DIRECTIONS FOR THIS TASK ->
Having found the line that holds "OUR CERTIFICATE", give that line and all lines after it again, word for word, through the end of the data below.

*** EXERCISE INPUTS

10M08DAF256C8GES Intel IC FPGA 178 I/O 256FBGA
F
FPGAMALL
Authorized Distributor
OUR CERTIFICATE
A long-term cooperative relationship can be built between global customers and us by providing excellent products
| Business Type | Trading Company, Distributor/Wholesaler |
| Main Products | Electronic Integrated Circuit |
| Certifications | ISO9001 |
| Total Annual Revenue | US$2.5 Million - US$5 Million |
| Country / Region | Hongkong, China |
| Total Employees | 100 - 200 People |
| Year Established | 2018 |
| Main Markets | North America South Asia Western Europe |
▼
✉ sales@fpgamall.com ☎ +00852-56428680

******

ANSWER TO THIS PROBLEM ->
OUR CERTIFICATE
A long-term cooperative relationship can be built between global customers and us by providing excellent products
| Business Type | Trading Company, Distributor/Wholesaler |
| Main Products | Electronic Integrated Circuit |
| Certifications | ISO9001 |
| Total Annual Revenue | US$2.5 Million - US$5 Million |
| Country / Region | Hongkong, China |
| Total Employees | 100 - 200 People |
| Year Established | 2018 |
| Main Markets | North America South Asia Western Europe |
▼
✉ sales@fpgamall.com ☎ +00852-56428680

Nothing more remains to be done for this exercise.